At the Los Angeles County Art Museum, families are beckoned through tours, art classes, and family days.

This Sunday, for example, family day is titled "Spirit of America: From Sea to Shining Sea." Children between ages 5 and 12 will come with their families to hear music, go on a guided tour of the American Art Collection, listen to stories, and participate in hands-on art projects. Workshops will introduce them to traditional American arts and crafts such as making instruments and wrap dolls, and learning quilting and folk painting.

Generally speaking, museums' challenge to connect children to artwork is met through conversation and hands-on activities after mini-tours. (While small fingerprints on plexiglass may be common, docents report that once children understand why it's important not to touch, they're fine with it.) The focus usually relates to current shows, but it can also involve a theme that takes families on a "treasure hunt" through permanent collections, such as seeing how nature inspired artists.

At the Metropolitan Museum of Art in New York, programs for families (children ages 6 through 12) range from lectures and sketch series, such as "Animals in African Art," to family guides such as "art hunts."

"What Time of Day Is It?" is an art hunt that encourages children to explore the galleries of 19th-century European painting and sculpture and see how light is used. "Look at different ways artists paint water and sky at different times of the day," one guide suggests. Program guides also come in Spanish and other languages.

Back at the teapots at Boston's Museum of Fine Arts, Lorri Berenberg, director of outreach in the department of education, points out the importance of asking children opened-ended questions. Leaders validate what children are saying; there is no right or wrong.

"It's critical to help them connect to something familiar. You don't need to know a lot to discover a lot," Ms. Berenberg says.

Later, children (the average age is 7) are led downstairs to make their own tea sets with cardboard and colored pens, before they get picked up at 5 p.m.
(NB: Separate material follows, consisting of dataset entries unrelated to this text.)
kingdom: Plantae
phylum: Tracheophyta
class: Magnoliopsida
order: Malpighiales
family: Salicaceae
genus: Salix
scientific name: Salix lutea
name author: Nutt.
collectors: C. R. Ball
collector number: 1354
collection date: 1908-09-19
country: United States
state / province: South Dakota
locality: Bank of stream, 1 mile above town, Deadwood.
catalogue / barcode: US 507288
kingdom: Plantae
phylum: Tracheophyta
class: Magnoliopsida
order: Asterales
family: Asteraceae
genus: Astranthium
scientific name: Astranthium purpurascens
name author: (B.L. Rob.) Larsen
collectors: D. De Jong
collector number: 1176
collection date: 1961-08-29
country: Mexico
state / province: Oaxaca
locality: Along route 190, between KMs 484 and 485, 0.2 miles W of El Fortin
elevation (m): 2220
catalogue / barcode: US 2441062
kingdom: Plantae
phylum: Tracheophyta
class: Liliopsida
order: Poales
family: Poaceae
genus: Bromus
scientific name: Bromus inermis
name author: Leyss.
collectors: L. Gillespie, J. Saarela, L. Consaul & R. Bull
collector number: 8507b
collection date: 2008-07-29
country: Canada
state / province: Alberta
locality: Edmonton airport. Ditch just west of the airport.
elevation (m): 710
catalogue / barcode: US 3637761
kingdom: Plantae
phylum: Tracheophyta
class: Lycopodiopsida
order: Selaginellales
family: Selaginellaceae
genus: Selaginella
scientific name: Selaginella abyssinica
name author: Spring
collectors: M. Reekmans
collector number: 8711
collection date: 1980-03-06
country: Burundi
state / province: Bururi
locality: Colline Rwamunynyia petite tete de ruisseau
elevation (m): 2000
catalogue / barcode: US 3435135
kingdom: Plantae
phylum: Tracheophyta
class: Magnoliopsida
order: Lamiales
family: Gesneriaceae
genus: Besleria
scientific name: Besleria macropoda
One mother, who drove an hour into the city for the program, says her daughter enjoys the activities and being with other children, adding "the exposure [to art] is great."

Self-guided family tours, as opposed to museum-structured programs, also provide families with a reason to come back - and discover on their own. "Unravel the Mystery of the Mummy" is by far the favorite at the MFA. Families are given a brochure with questions, such as "find the painted mummy-shaped case," and drawing exercises such as "decorate this mummy mask."

At the National Gallery of Art in Washington, families visiting on Sundays in March can enjoy a calligraphy demonstration and hands-on activity after viewing the exhibition "Splendors of Imperial China."

"Our mission is to serve the nation as well as the local community," says Anne Henderson, head of the department of Teacher and School Programs for the National Gallery.

"Art Around the Corner," for example, brings in fifth- and sixth-graders from the city. And Teacher and School Program packets are available by mail free of charge.

"It's certainly in the museums' best interest to provide teachers with resources. You build your future audience," Ms. Henderson says. Of the thousands of schoolchildren that visit on field trips, all go home with family passes to encourage them to return. This is common practice among most metro art museums now.

At the moment there is a push in education for interdisciplinary learning, Henderson notes, so museums are natural springboards.

Not surprisingly, many museums host home-schoolers on a regular basis.

In that light, every parent or guardian can act as educator amid craft, sculpture, and painting.

"We emphasize parent training so they have skills that they can use independent from the teacher here," says MOMA's Ms. Raimond. "It's looking and talking about art ... and asking questions such as, 'What's going on in this painting?' "

Berenberg at the MFA concurs: "We'd like to think that once parents feel empowered to make it fun for kids, they can go to any museum with that spark ready to ignite interest in their children."